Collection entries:
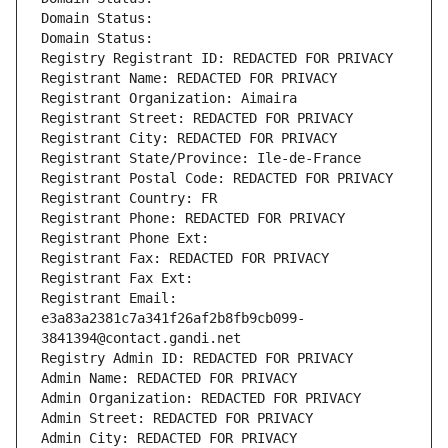
Domain Status: 
Domain Status: 
Registry Registrant ID: REDACTED FOR PRIVACY
Registrant Name: REDACTED FOR PRIVACY
Registrant Organization: Aimaira
Registrant Street: REDACTED FOR PRIVACY
Registrant City: REDACTED FOR PRIVACY
Registrant State/Province: Ile-de-France
Registrant Postal Code: REDACTED FOR PRIVACY
Registrant Country: FR
Registrant Phone: REDACTED FOR PRIVACY
Registrant Phone Ext:
Registrant Fax: REDACTED FOR PRIVACY
Registrant Fax Ext:
Registrant Email: 
e3a83a2381c7a341f26af2b8fb9cb099-
3841394@contact.gandi.net
Registry Admin ID: REDACTED FOR PRIVACY
Admin Name: REDACTED FOR PRIVACY
Admin Organization: REDACTED FOR PRIVACY
Admin Street: REDACTED FOR PRIVACY
Admin City: REDACTED FOR PRIVACY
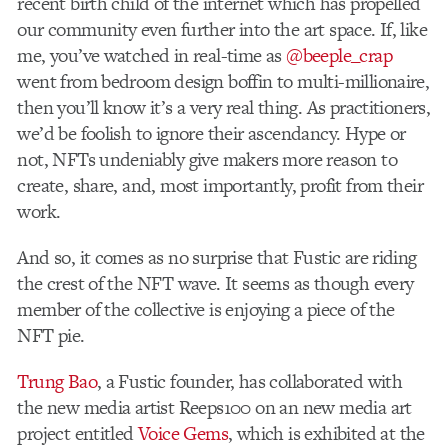
recent birth child of the internet which has propelled
our community even further into the art space. If, like
me, you’ve watched in real-time as
@beeple_crap
went from bedroom design boffin to multi-millionaire,
then you’ll know it’s a very real thing. As practitioners,
we’d be foolish to ignore their ascendancy. Hype or
not, NFTs undeniably give makers more reason to
create, share, and, most importantly, profit from their
work.
And so, it comes as no surprise that Fustic are riding
the
crest of the NFT wave. It seems as though every
member of the collective is enjoying a piece of the
NFT pie.
Trung Bao
,
a Fustic founder, has collaborated with
the new media artist Reeps100 on an new media art
project entitled
Voice Gems
, which is exhibited at the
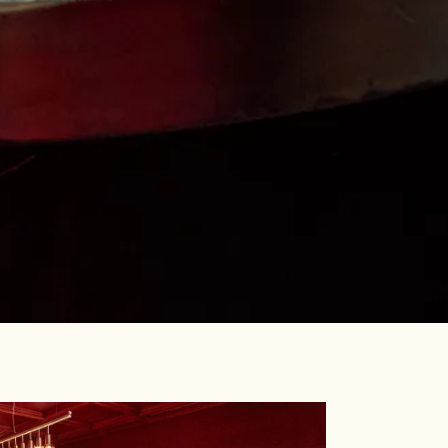
RO GALLERY, PRESS TO 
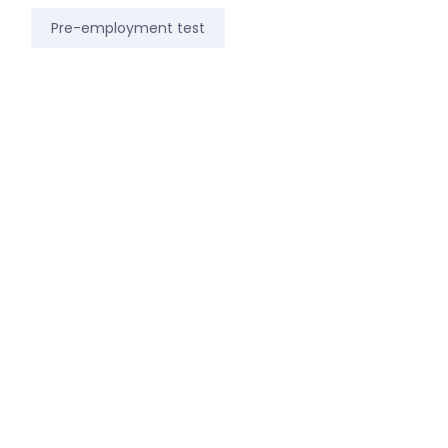
Pre-employment test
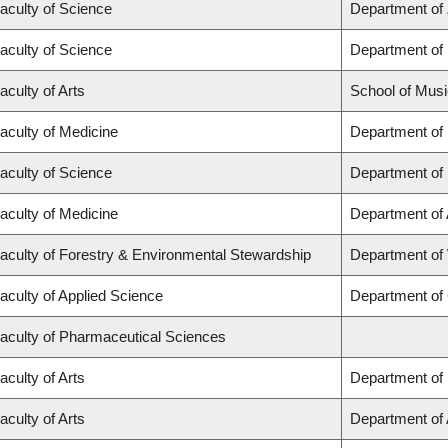
aculty of Science
Department of
aculty of Science
Department of
aculty of Arts
School of Musi
aculty of Medicine
Department of
aculty of Science
Department of
aculty of Medicine
Department of
aculty of Forestry & Environmental Stewardship
Department of
aculty of Applied Science
Department of 
aculty of Pharmaceutical Sciences
aculty of Arts
Department of 
aculty of Arts
Department of A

Activity:
Copy only these lines from the records above, exactly: the one with "Admin City: REDACTED FOR PRIVACY", the one with "Pre-employment test", and those between. Skip the pictures.

Reply:
Admin City: REDACTED FOR PRIVACY
recent birth child of the internet which has propelled
our community even further into the art space. If, like
me, you’ve watched in real-time as
@beeple_crap
went from bedroom design boffin to multi-millionaire,
then you’ll know it’s a very real thing. As practitioners,
we’d be foolish to ignore their ascendancy. Hype or
not, NFTs undeniably give makers more reason to
create, share, and, most importantly, profit from their
work.
And so, it comes as no surprise that Fustic are riding
the
crest of the NFT wave. It seems as though every
member of the collective is enjoying a piece of the
NFT pie.
Trung Bao
,
a Fustic founder, has collaborated with
the new media artist Reeps100 on an new media art
project entitled
Voice Gems
, which is exhibited at the
RO GALLERY, PRESS TO 
Pre-employment test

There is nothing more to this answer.